== Page text ==

UNITED STATES
SECURITIES AND EXCHANGE COMMISSION

Washington, D.C. 20549

 

FORM 8-K

 

CURRENT REPORT
Pursuant to Section 13 or 15(d) of the Securities Exchange Act of 1934

 

Date of report (Date of earliest event reported): October 11, 2013

 

LONE PINE RESOURCES INC.

(Exact name of registrant as specified in its charter)

 

Delaware

(State or other jurisdiction of incorporation)

 

1-35191

 

27-3779606

(Commission File Number)

 

(IRS Employer Identification No.)

 

Suite 1100, 640-5 Avenue SW, Calgary, Alberta,
Canada

 

T2P 3G4

(Address of principal executive offices)

 

(Zip Code)

 

403.292.8000

(Registrant’s telephone number, including area code)

 

N/A

(Former name or former address, if changed since last report)

 

Check the appropriate box below if the Form 8-K filing is intended to simultaneously satisfy the filing obligation of the registrant under any of the following provisions (see General Instruction A.2. below):

 

o Written communications pursuant to Rule 425 under the Securities Act (17 CFR 230.425)

===
== Stored data ==

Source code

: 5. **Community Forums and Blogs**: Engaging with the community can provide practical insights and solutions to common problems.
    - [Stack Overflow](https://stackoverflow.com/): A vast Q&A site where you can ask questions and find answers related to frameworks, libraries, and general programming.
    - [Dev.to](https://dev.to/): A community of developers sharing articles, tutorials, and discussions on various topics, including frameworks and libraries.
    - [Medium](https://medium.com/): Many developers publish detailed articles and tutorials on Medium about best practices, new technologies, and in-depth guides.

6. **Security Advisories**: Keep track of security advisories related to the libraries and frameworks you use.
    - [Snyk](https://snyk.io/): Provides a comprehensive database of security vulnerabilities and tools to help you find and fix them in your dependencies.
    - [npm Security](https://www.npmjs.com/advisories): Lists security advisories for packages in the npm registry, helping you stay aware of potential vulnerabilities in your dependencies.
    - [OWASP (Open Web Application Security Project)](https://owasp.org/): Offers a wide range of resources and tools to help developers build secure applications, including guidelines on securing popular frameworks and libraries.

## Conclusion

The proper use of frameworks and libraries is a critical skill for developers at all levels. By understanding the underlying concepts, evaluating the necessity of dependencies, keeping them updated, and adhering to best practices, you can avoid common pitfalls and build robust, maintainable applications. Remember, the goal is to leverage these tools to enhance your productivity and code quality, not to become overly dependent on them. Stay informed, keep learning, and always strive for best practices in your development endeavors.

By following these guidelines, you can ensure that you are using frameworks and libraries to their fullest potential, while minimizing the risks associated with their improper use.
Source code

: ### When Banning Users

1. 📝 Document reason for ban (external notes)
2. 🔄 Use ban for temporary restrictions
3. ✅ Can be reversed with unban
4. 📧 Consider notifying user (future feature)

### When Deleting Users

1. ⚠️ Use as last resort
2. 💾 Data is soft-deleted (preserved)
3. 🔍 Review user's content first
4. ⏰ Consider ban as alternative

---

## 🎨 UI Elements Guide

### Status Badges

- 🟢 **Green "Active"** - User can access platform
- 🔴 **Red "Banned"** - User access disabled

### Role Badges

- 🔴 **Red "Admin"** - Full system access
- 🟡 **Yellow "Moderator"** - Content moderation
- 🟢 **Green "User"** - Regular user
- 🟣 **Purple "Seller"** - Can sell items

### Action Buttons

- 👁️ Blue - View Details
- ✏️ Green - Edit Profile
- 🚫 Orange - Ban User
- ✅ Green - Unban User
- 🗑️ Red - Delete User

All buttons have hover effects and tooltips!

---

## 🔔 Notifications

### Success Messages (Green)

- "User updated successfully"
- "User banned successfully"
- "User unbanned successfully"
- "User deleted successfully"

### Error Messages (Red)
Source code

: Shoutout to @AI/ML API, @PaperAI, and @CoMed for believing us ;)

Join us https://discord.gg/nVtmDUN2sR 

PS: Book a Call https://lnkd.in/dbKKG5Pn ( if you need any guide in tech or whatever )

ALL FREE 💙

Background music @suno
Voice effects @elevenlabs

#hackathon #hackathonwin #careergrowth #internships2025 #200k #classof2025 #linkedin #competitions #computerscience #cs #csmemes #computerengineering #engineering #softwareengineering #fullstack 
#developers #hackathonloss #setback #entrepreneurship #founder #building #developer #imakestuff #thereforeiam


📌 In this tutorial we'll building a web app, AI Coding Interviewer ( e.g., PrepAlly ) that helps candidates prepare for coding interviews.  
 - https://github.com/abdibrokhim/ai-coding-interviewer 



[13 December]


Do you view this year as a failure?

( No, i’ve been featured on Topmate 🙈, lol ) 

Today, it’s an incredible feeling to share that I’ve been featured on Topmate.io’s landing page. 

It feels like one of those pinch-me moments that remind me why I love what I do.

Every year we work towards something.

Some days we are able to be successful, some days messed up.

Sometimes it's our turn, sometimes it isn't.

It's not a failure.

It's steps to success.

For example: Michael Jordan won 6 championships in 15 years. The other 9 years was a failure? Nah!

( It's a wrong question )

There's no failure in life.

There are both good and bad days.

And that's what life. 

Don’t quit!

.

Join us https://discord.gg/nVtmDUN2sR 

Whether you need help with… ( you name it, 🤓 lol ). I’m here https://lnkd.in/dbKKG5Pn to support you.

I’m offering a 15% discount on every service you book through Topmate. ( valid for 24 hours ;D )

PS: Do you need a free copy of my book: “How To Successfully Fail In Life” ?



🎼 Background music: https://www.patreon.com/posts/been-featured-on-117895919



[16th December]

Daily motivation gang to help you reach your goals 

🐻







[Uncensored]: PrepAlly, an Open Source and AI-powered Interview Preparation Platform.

===

→ What is required
In the Form 8-K filing, what is the state of incorporation for Lone Pine Resources Inc.?

→ Answer to this problem
Delaware